BCG analysts add, "Today’s strategists need to anticipate, detect, and decipher weak signals of potential disruptions (which may actually be materializing fast). ... The use of strategic foresight can help companies anticipate what might be coming—technology innovation, shifts in consumer attitudes, or demographic or climate pressures, for example — so that they can incorporate early signals and resulting contingency actions into their planning. This lets users adjust in real time as signals change." Companies that are agile and adaptive will be the those that perform best in an uncertain world.

 

Footnotes [1] Lisa Bodell, "Strategic planning is dead. This is why we need to revive it," Fast Company, 9 September 2024.

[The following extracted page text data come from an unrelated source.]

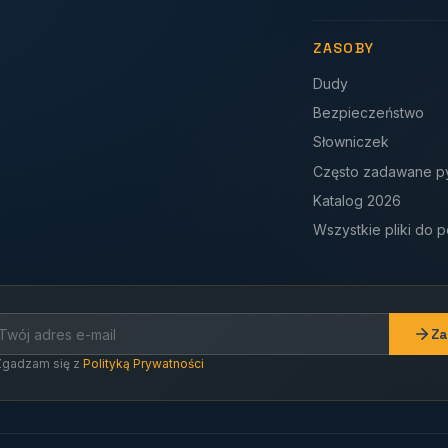
ZASOBY
Dudy
Bezpieczeństwo
Słowniczek
Często zadawane py
Katalog 2026
Wszystkie pliki do 
Za
Zgadzam się z
Polityką Prywatności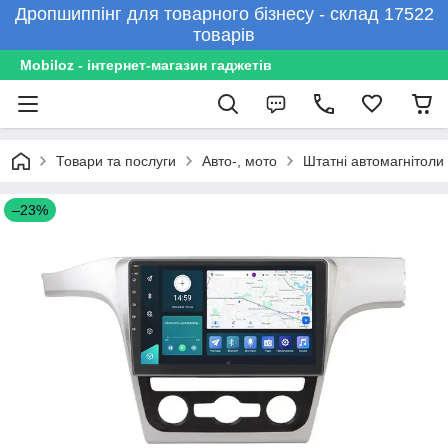
Дропшиппінг для товарного бізнесу - склад 17522
товарів
Mobiloz - інтернет-магазин гаджетів
Товари та послуги
Авто-, мото
Штатні автомагнітоли
–23%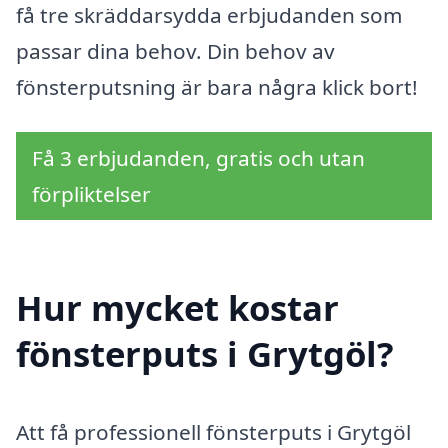
få tre skräddarsydda erbjudanden som
passar dina behov. Din behov av
fönsterputsning är bara några klick bort!
Få 3 erbjudanden, gratis och utan
förpliktelser
Hur mycket kostar
fönsterputs i Grytgöl?
Att få professionell fönsterputs i Grytgöl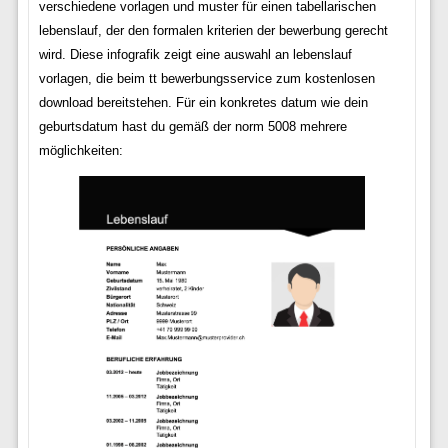
verschiedene vorlagen und muster für einen tabellarischen
lebenslauf, der den formalen kriterien der bewerbung gerecht
wird. Diese infografik zeigt eine auswahl an lebenslauf
vorlagen, die beim tt bewerbungsservice zum kostenlosen
download bereitstehen. Für ein konkretes datum wie dein
geburtsdatum hast du gemäß der norm 5008 mehrere
möglichkeiten: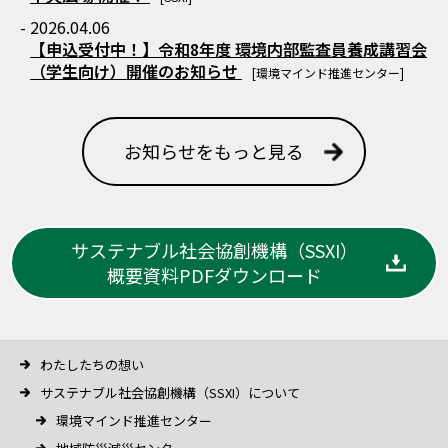
- 2026.04.06
【申込受付中！】令和8年度 環境内部監査員養成講習会
（学生向け）開催のお知らせ
[環境マインド推進センター]
お知らせをもっと見る
サステナブル社会協創機構（SSXI）
概要資料PDFダウンロード
わたしたちの想い
サステナブル社会協創機構（SSXI）について
環境マインド推進センター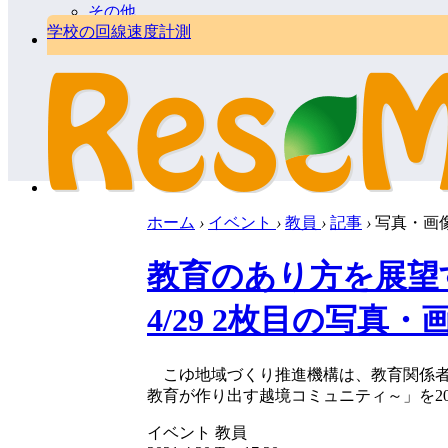
その他
学校の回線速度計測
ホーム
›
イベント
›
教員
›
記事
›
写真・画
教育のあり方を展望
4/29 2枚目の写真・
こゆ地域づくり推進機構は、教育関係者向け
教育が作り出す越境コミュニティ～」を20
イベント
教員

[2] Wendi Backler, Alan Iny, Nick D'Intino, Elton Parker, and Satoshi Hirashita, "Navigating the Future with Strategic Foresight," Boston Consulting Group,

[3] John Jullens and Marc S. Robinson, "Tackling Strategic Planning in an Unstable World," IndustryWeek, 26 February 2024. [4] Stephen DeAngelis, "How AI Can Help Mitigate CPG Commodity Risk in 2025," Food Logistics, 12 December 2024. [5] Dan Cakora, "Four Strategic-Planning Scenarios for 2025," IndustryWeek, 9 December 2024.